Human evaluation of a german surface realisation ranker

  • Authors:
  • Aoife Cahill;Martin Forst

  • Affiliations:
  • Institut für Maschinelle Sprachverarbeitung, University of Stuttgart, Stuttgart, Germany;Powerset, Microsoft, San Francisco, CA

  • Venue:
  • Empirical methods in natural language generation
  • Year:
  • 2010

Quantified Score

Hi-index 0.00

Visualization

Abstract

In this chapter we present a human-based evaluation of surface realisation alternatives. We examine the relative rankings of naturally occurring corpus sentences and automatically generated strings chosen by statistical models (language model, log-linear model), as well as the naturalness of the strings chosen by the log-linear model. We also investigate to what extent preceding context has an effect on choice.
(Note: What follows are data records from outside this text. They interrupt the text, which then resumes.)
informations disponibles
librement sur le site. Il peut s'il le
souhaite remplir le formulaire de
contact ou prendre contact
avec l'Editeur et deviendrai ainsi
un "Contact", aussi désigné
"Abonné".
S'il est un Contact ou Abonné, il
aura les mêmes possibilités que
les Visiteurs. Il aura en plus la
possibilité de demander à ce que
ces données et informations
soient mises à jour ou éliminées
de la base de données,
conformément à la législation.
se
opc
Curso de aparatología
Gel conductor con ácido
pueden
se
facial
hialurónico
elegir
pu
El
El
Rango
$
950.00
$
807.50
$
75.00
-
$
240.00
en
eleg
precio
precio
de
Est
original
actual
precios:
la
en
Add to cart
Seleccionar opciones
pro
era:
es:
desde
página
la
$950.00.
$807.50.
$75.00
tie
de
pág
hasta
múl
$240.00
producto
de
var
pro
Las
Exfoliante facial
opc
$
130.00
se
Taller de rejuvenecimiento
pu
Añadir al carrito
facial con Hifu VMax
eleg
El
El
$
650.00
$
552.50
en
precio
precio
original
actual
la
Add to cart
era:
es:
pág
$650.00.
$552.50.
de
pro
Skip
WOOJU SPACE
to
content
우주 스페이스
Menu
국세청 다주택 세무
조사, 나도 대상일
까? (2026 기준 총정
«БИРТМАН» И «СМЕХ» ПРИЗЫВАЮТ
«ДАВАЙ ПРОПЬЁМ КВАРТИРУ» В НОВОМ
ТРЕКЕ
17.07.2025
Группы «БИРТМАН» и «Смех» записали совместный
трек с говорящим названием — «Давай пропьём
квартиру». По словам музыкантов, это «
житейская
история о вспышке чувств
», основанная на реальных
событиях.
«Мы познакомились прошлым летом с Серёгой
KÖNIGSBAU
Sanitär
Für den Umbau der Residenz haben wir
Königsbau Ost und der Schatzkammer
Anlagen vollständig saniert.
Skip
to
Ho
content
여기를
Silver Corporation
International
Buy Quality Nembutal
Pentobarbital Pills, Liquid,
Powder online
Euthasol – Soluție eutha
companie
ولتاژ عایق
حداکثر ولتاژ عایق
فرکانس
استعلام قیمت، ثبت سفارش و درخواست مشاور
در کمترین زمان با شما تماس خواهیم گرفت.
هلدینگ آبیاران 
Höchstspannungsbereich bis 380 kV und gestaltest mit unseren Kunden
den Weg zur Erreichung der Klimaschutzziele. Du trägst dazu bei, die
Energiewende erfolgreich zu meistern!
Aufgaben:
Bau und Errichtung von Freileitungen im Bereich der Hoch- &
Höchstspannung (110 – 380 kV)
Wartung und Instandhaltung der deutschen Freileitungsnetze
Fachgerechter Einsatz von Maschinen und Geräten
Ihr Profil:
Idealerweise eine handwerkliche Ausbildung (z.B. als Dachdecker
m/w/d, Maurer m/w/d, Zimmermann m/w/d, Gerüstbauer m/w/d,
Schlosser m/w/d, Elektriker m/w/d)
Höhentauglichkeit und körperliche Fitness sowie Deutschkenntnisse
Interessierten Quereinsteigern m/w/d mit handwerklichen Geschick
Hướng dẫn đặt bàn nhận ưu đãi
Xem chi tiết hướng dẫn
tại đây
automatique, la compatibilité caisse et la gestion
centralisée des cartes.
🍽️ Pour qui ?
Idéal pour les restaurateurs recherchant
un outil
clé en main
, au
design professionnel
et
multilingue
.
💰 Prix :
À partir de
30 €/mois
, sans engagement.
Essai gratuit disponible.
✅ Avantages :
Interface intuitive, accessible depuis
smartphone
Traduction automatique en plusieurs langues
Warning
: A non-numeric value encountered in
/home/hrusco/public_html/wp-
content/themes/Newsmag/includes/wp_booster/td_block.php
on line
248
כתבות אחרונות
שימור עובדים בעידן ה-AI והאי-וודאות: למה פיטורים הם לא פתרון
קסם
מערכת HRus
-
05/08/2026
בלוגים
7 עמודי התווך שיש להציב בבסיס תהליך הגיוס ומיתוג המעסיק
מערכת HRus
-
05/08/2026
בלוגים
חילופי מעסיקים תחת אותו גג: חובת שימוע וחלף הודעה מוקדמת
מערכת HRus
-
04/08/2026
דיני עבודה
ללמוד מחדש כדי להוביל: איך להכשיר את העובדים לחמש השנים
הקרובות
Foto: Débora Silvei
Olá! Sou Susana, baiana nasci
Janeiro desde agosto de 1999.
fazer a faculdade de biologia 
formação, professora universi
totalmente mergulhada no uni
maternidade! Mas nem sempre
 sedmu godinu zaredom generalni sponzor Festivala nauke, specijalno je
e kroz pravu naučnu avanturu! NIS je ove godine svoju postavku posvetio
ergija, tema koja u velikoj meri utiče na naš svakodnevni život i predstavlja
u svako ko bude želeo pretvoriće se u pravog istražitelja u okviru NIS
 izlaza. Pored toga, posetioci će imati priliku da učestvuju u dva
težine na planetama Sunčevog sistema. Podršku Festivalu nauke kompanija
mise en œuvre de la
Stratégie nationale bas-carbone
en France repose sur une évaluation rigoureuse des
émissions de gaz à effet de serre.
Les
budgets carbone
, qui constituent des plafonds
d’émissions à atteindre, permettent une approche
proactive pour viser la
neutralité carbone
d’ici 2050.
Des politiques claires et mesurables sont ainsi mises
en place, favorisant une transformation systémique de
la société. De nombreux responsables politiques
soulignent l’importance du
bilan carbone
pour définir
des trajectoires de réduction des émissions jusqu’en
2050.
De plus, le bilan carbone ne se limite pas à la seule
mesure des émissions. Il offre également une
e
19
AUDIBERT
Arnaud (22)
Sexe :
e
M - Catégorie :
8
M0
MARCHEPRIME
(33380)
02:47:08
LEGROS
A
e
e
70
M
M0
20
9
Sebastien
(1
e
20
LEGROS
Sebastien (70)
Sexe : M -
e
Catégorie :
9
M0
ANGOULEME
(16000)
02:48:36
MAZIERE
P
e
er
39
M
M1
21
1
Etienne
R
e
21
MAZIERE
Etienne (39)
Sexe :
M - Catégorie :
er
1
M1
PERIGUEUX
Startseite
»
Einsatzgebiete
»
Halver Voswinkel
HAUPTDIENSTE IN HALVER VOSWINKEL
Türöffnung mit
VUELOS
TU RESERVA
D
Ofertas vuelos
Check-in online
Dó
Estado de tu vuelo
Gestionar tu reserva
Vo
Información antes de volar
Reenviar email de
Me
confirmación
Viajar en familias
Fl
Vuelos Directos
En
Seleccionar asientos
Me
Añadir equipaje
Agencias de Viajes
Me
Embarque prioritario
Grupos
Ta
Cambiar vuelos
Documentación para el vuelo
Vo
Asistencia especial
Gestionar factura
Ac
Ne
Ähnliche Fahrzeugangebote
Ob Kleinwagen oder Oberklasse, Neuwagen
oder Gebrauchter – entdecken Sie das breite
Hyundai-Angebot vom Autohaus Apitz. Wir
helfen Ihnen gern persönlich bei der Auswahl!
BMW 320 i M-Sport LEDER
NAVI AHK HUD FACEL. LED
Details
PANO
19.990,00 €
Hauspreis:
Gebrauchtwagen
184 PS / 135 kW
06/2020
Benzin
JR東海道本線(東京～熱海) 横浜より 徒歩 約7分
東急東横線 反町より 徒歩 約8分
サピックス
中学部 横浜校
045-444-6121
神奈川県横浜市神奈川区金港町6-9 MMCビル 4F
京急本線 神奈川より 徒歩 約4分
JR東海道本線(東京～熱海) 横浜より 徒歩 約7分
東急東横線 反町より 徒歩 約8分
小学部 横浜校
We show that native speakers do accept quite some variation in word order, but that there are clearly also factors that make certain realisation alternatives more natural than others. We then examine correlations between native speaker judgements of automatically generated German text and automatic evaluation metrics. We look at a number of metrics from the MT and Summarisation communities and find that for a relative ranking task, most automatic metrics perform equally well and have fairly strong correlations to the human judgements. In contrast, on a naturalness judgement task, the correlation between the human judgements and the automatic metrics was quite weak, the General Text Matcher (GTM) tool providing the only metric that correlates with the human judgements at a statistically significant level.